Focus - Revue de presse
Lundi 27 Avril 2009
Travail le dimanche : et la semaine ?
Ça s'est passé un dimanche… le 26 avril, Brice Horftefeux, ministre du Travail, a annoncé au micro du "grand rendez-vous" Europe 1/Le Parisien-Aujourd'hui en France, qu'une nouvelle proposition de loi sur le travail dominical serait déposée "dans les toutes prochaines semaines" et débattue en juillet à l'Assemblée nationale.
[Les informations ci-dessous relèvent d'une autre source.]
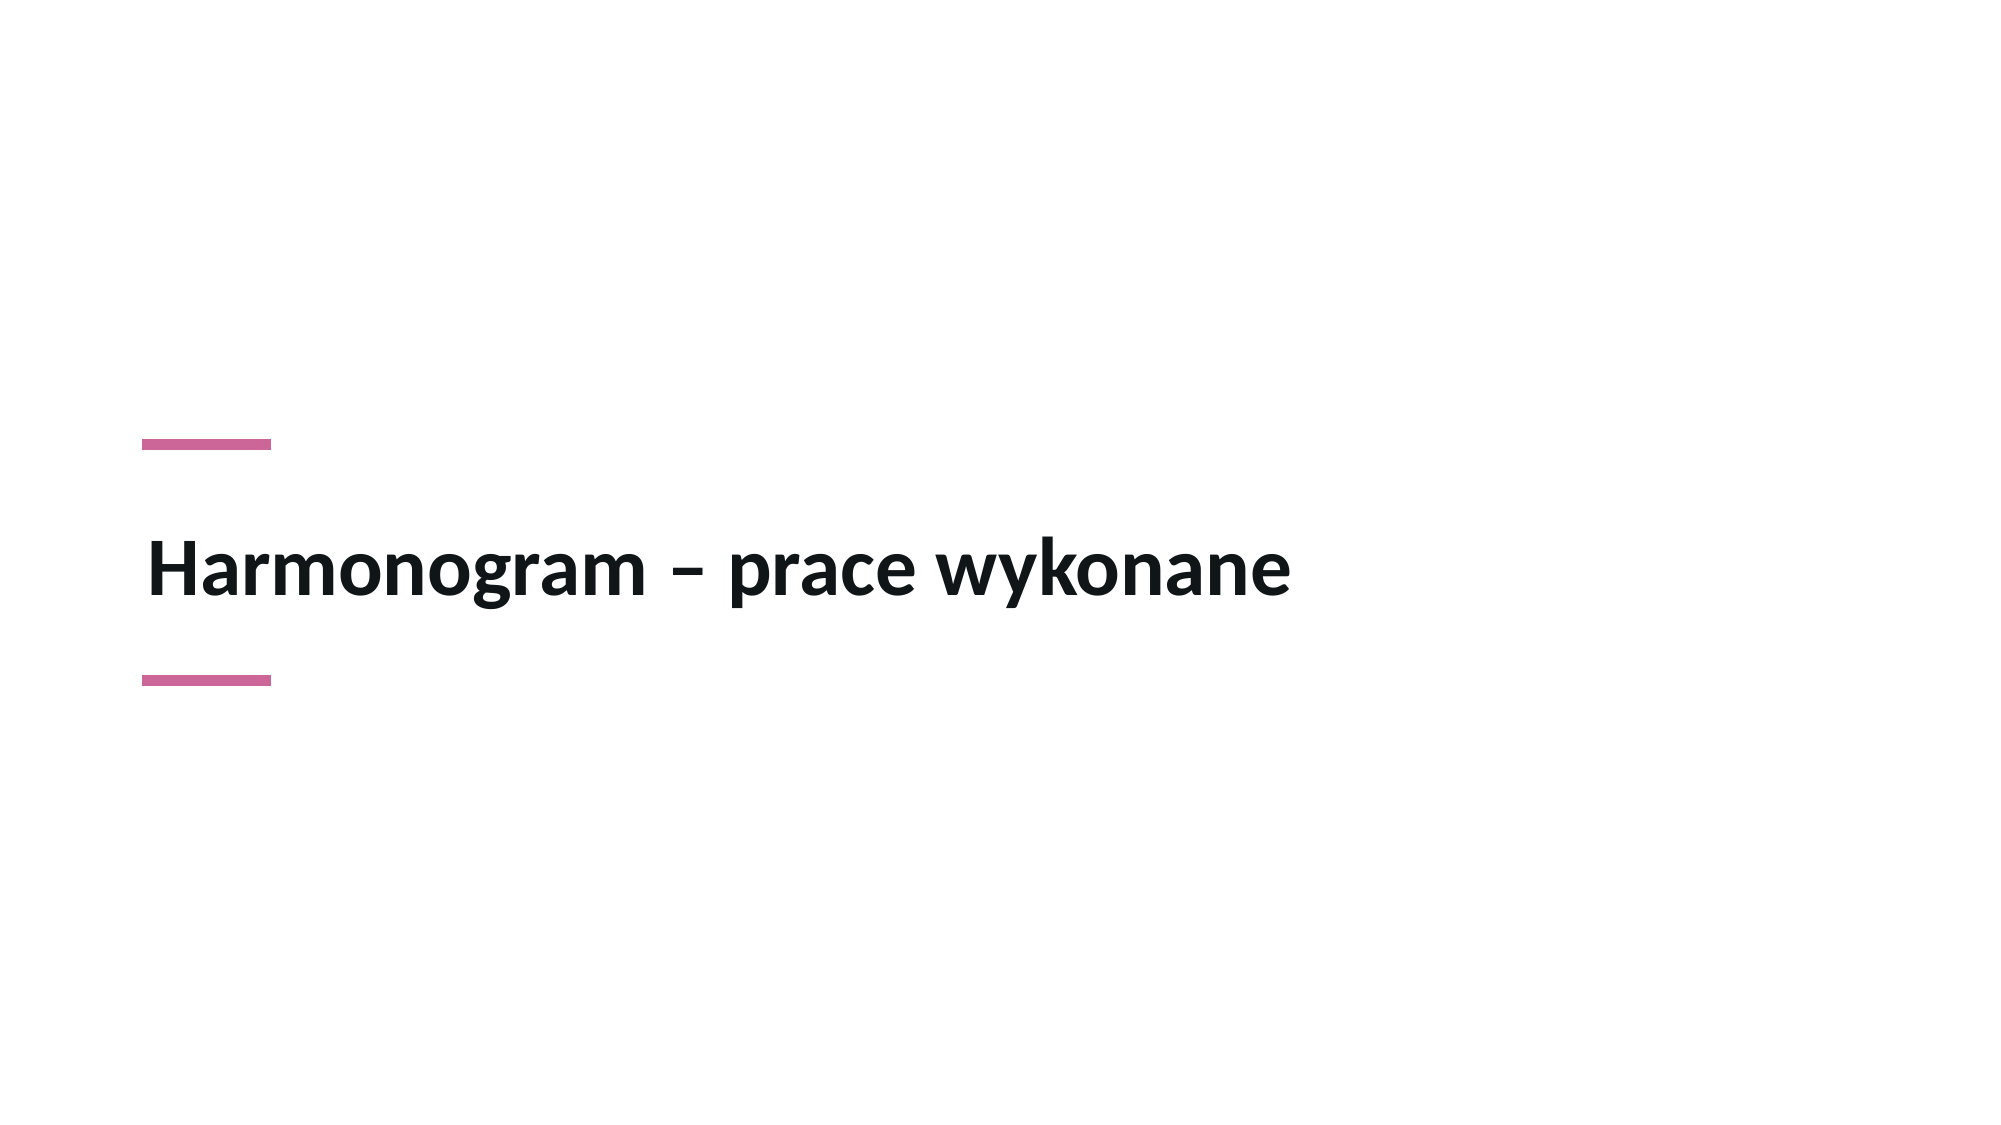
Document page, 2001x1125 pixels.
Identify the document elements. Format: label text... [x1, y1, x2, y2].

title Harmonogram – prace wykonane [147, 444, 1743, 681]
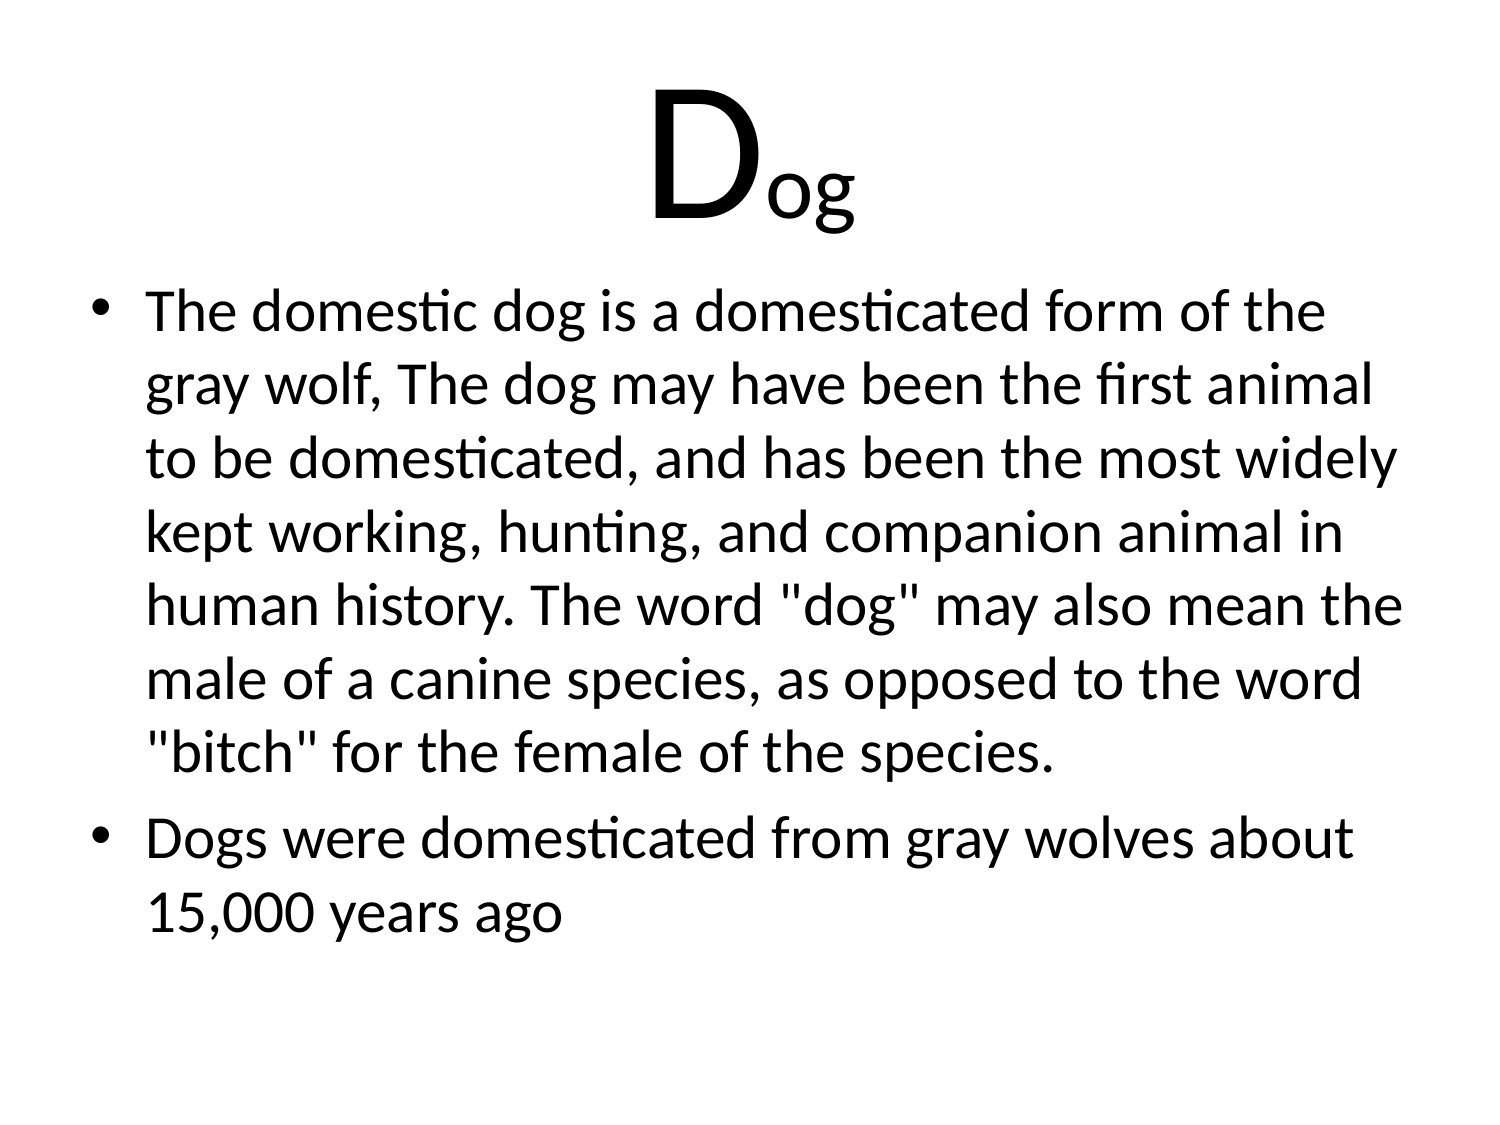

L'Agence France Presse note que cette promesse de campagne de Nicolas Sarkozy n'a pas pu jusqu'alors se concrétiser et que le ministre du Travail attribue ce retard à la tactique parlementaire de l'opposition qui avait déposé quelque 7.000 amendements en décembre à un texte du député UMP Richard Mallié sur l'extension du travail dominical. Le Nouvel Obs dresse la chronologie du débat depuis la déclaration d'origine du candidat Nicolas Sarkozy, le 5 février 2007 : "Je suis pour la liberté, si les gens veulent travailler le dimanche ou aller faire leurs courses le dimanche, pourquoi le leur interdire ?", jusqu'à la toute dernière tentative, le 8 avril dernier, de faire passer un texte au Sénat par le biais d'amendements de centristes lors de l'examen du projet de loi sur le tourisme, amendements qui furent finalement retirés. Dimanche, Brice Hortefeux a redoublé ses précautions, commente L'Express : l'engagement pris par Nicolas Sarkozy "doit être tenu et il sera atteint", mais selon une "nouvelle méthode" a déclaré le ministre : "Je consulterai les partenaires sociaux – j'ai commencé. Je consulterai aussi les autorités religieuses, catholiques et protestantes, pour bien souligner qu'il ne s'agit pas d'une remise en cause du repos dominical". S'il ne doit pas y avoir "généralisation totale du travail du dimanche", Brice Hortefeux juge cependant nécessaire de pouvoir "ouvrir tous les commerces de détail (…) dans les zones touristiques et thermales", où seuls les magasins de loisirs, culture et sport le peuvent actuellement, ainsi que dans certaines "grandes agglomérations", comme Paris, Marseille, et Lille, relève Libération. A quelques jours du défilé unitaire du 1er mai, les syndicalistes ont vivement réagi : jugée "hors sujet" par François Chérèque, secrétaire général de la CFDT, la déclaration du ministre du Travail est considérée comme une "provocation pure et simple" par Bernard Thibault, son homologue de la CGT, repris par l'Associated Press. Côté PS, relève Libération, François Hollande a jugé un nouveau texte "inopportun", avec la crise qui fait que "c'est pas facile de garder son travail la semaine".